Ponad 80 procent Węgrów w jakiś sposób udziela się charytatywnie, a 48 procent pytanych podkreśla, że czują, iż znaczenie dzielenia się z innymi wzrosło podczas pandemii oraz po wybuchu wojny rosyjsko-ukraińskiej – wynika z najnowszego sondażu przeprowadzonego wśród dorosłych Węgrów na zlecenie banku OTP. Jedynie 19 proc. ankietowanych przyznaje, że w żaden nie pomaga innym.
Wolontariusz rozmawia z dzieckiem pary uchodźców z Ukrainy na dworcu kolejowym Keleti w Budapeszcie, 7 marca 2022 roku. Fot. Zoltan Balogh / MTI / PAP / EPA
Jak zauważają węgierskie media, z sondażu wynika, iż najpopularniejszą formą pomocy jest przekazywanie organizacjom pomocowym 1 proc. podatku dochodowego. Taką formę udziału w działaniach charytatywnych deklaruje 48 proc. ankietowanych. 36 proc. dorosłych Węgrów deklaruje z kolei, że osobom w potrzebie przekazuje ubrania, zabawki oraz jedzenie.
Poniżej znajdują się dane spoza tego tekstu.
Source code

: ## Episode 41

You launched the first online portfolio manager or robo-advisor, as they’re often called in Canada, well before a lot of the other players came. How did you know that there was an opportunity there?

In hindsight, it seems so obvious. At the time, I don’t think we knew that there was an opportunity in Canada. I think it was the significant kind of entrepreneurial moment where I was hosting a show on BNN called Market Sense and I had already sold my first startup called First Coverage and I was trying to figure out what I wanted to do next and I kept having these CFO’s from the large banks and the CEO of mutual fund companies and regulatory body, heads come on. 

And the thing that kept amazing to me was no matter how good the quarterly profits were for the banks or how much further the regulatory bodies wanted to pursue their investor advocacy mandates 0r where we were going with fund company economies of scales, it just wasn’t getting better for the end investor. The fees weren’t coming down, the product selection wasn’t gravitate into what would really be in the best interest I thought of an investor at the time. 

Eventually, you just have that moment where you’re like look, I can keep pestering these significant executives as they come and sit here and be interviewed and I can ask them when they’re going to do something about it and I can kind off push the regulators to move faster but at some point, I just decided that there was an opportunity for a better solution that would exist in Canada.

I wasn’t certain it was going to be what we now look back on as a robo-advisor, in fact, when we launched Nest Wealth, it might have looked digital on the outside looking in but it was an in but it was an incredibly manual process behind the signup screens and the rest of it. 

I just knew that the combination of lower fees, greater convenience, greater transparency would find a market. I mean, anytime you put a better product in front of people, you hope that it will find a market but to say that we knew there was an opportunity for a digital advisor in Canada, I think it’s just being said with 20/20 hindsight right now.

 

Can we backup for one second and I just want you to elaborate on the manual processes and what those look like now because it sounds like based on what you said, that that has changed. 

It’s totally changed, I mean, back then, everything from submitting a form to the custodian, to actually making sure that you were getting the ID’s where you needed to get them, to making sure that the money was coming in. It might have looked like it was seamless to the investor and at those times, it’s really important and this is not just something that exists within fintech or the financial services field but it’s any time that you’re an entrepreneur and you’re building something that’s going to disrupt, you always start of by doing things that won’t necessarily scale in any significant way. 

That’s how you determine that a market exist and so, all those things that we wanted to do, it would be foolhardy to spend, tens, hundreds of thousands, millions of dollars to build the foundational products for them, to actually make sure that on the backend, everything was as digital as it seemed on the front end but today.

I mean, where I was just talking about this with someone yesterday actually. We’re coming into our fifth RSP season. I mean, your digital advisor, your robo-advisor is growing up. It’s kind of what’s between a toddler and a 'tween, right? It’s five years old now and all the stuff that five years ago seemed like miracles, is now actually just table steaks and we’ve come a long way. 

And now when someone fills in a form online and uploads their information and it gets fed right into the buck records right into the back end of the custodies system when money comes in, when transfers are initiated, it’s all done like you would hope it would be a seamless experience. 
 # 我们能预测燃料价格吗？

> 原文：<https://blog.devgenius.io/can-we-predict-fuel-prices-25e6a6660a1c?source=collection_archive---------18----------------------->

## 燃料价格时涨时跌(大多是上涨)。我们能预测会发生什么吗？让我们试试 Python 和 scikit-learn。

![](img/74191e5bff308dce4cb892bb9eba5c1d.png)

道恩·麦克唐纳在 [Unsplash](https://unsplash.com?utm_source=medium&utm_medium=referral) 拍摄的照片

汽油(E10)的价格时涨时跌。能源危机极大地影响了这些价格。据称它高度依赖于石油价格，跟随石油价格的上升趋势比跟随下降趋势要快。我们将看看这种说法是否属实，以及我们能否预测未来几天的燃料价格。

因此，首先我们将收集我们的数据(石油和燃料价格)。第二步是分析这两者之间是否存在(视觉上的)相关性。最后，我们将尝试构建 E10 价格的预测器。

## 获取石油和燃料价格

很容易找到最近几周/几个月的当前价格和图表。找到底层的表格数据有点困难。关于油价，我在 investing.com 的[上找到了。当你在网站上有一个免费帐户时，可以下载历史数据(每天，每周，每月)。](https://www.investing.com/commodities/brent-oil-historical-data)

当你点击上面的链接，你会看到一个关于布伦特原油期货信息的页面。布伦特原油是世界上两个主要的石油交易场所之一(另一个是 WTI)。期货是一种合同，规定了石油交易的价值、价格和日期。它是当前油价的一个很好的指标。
Z sondażu przeprowadzonego na zlecenie banku OTP wynika również, że 43 proc. dorosłych Węgrów regularnie przekazuje na cele charytatywne datki pieniężne, a 7 proc. ankietowanych wpłaca pieniądze rzadziej, ale za to wybrany przez siebie cel wspiera większymi kwotami. 14 proc. pytanych deklaruje, że wspiera potrzebujących zarówno drobnymi datkami, jak i większymi kwotami. Wśród tych, którzy regularnie przekazują pieniądze organizacjom charytatywnym dominują osoby wpłacające miesięcznie do 5 tys. forintów (równowartość około 59,10 zł). Taką wysokość datków deklaruje 67 proc. z grupy Węgrów wspierających potrzebujących.